The court turned to the California statutory claims, where defendants fared better. The district court concluded that DC law applied. California has an obvious interest in protecting its residents from fraud. However, the coordinate state law, D.C.’s Consumer Protection Procedures Act (CPPA), didn’t provide plaintiffs with a cause of action because they weren’t acting as “consumers” for purposes of the CPPA. The CPPA requires that a plaintiff must “purchase, lease ..., or receive consumer goods or services,” that is, goods or services “normally use[d] for personal, household, or family purposes.” Separately, the CPPA expressly provides that any “action ... against a nonprofit organization shall not be based on membership in such organization, membership services, ... or any other transaction, interaction, or dispute not arising from the purchase or sale of consumer goods or services in the ordinary course of business.”

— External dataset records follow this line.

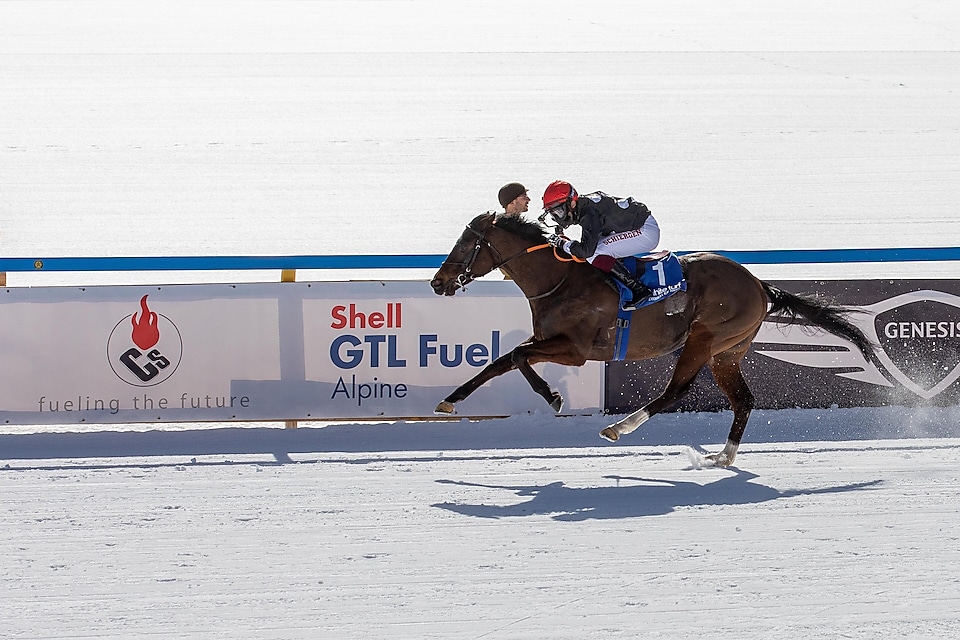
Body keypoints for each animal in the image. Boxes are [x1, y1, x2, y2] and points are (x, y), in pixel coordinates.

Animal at [432, 210, 872, 464]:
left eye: (467, 243)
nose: (438, 282)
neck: (560, 279)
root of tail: (758, 284)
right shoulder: (554, 342)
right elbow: (502, 360)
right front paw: (450, 401)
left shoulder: (575, 350)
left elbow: (518, 357)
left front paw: (553, 396)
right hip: (727, 352)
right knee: (744, 400)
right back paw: (722, 457)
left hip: (704, 338)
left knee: (676, 390)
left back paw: (619, 428)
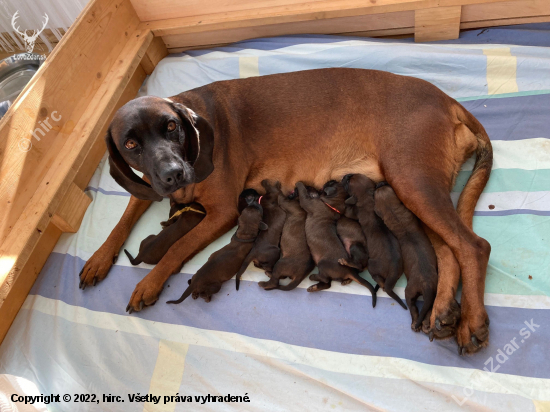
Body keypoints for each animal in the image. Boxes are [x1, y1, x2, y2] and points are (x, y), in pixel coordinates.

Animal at [342, 173, 408, 308]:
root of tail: (393, 273)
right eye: (353, 175)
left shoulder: (354, 212)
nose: (345, 175)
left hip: (371, 266)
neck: (367, 197)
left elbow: (348, 211)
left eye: (348, 182)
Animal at [376, 183, 440, 332]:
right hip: (433, 292)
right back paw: (425, 323)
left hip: (409, 291)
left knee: (413, 307)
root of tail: (426, 286)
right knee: (427, 308)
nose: (380, 183)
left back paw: (415, 323)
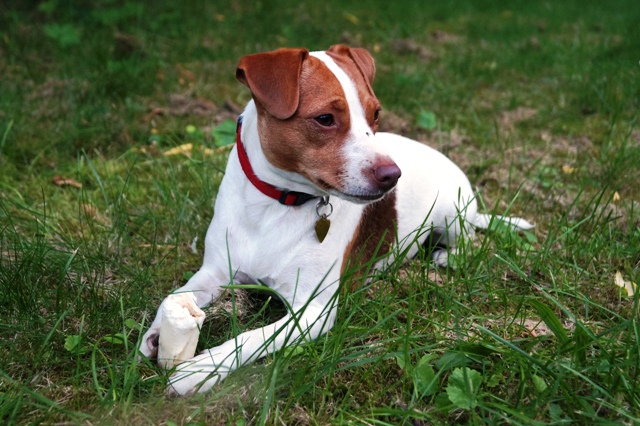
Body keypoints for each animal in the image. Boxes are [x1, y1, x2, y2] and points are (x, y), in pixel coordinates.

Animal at [139, 45, 528, 394]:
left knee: (467, 237)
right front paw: (159, 333)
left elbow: (251, 338)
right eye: (325, 119)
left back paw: (448, 255)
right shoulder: (216, 271)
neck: (277, 203)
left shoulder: (313, 311)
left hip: (452, 210)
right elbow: (175, 295)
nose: (392, 176)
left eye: (375, 114)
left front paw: (202, 368)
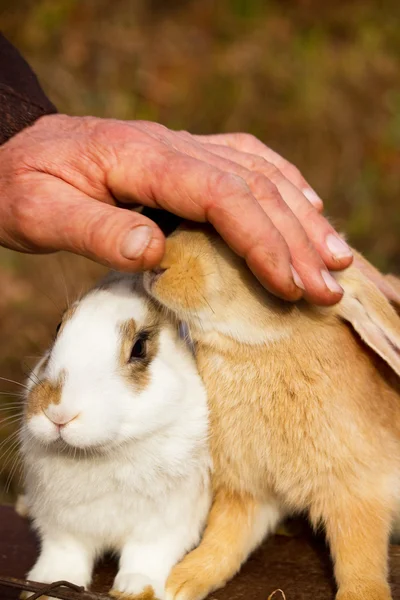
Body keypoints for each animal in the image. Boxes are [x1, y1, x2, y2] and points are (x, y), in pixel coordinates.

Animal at [20, 274, 211, 600]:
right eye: (58, 328)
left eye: (139, 348)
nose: (58, 411)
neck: (103, 453)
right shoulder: (60, 524)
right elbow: (64, 555)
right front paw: (48, 585)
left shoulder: (167, 522)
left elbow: (147, 556)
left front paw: (136, 589)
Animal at [145, 224, 400, 600]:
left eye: (245, 258)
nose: (157, 264)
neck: (258, 350)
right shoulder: (248, 491)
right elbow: (224, 538)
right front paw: (182, 581)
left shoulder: (355, 491)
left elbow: (359, 555)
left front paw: (362, 595)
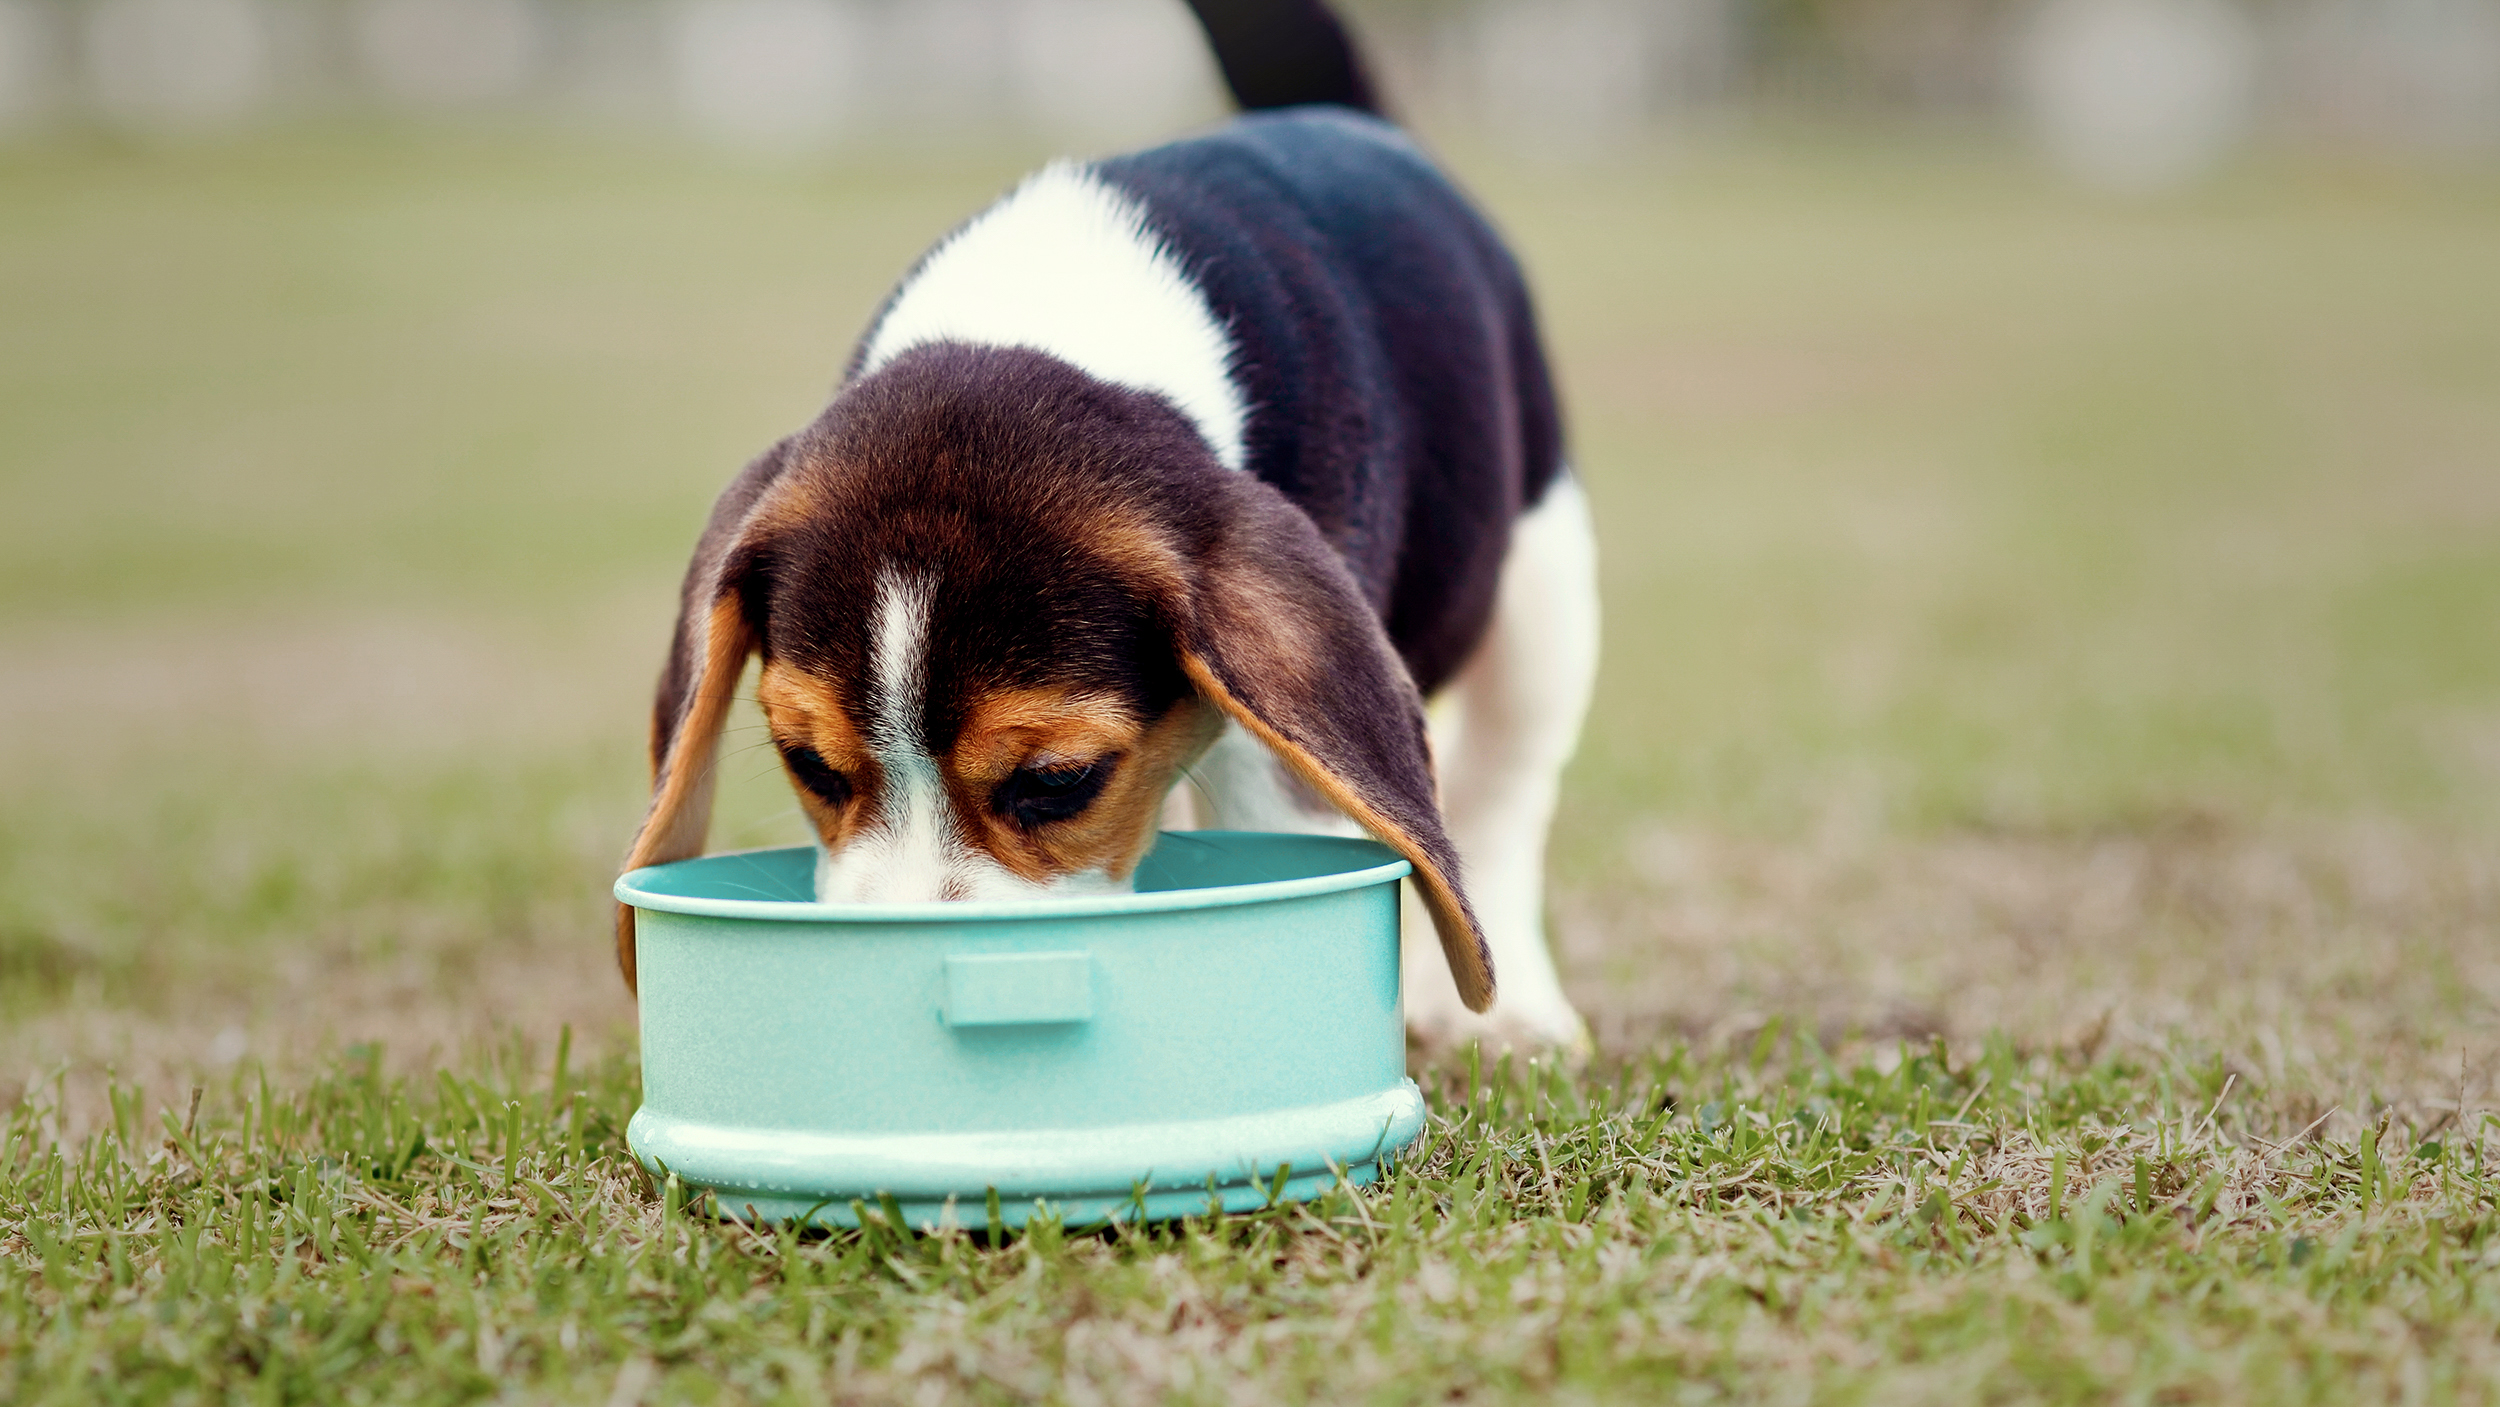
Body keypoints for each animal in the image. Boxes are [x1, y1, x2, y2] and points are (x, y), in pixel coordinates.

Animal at [625, 0, 1600, 1044]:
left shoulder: (1272, 743)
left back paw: (1510, 1013)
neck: (1047, 311)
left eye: (1059, 782)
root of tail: (1350, 121)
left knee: (1503, 789)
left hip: (1544, 589)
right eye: (809, 764)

This was not a false conflict. DC didn’t just fail to provide a statutory cause of action. A liability-exemption rule may further an interest in protecting potential defendants. “[T]he available evidence suggests that the D.C. Council acted specifically to shield nonprofit organizations from statutory liability for membership-related disputes.” The Council revised the CPPA in 2007 to make clear that nonprofits were liable just like for-profits when they acted as “merchants,” but still explicitly barred claims relating to organizational membership. “The amendment’s legislative history indicates a concern with appropriately calibrating the level of nonprofit liability” in the interest of avoiding “unnecessary burdens that have little benefit but limit nonprofits’ effectiveness.”
Given the conflict, both jurisdictions had equally strong interests. The other choice of law factors were not particularly helpful either. The injury to California plaintiffs occurred in California, but the conduct causing the injury occurred in DC, where the APA was. It wasn’t clear where the relationship between a national nonprofit organization and its members was “centered,” so overall the factors didn’t favor application of either jurisdiction’s law. Under DC law, then, ties go to the forum jurisdiction. Thus, the California law claims were dismissed, even though they wouldn’t have been under the same reasoning in California.
On remand, the plaintiffs could try again on negligent misrepresentation too.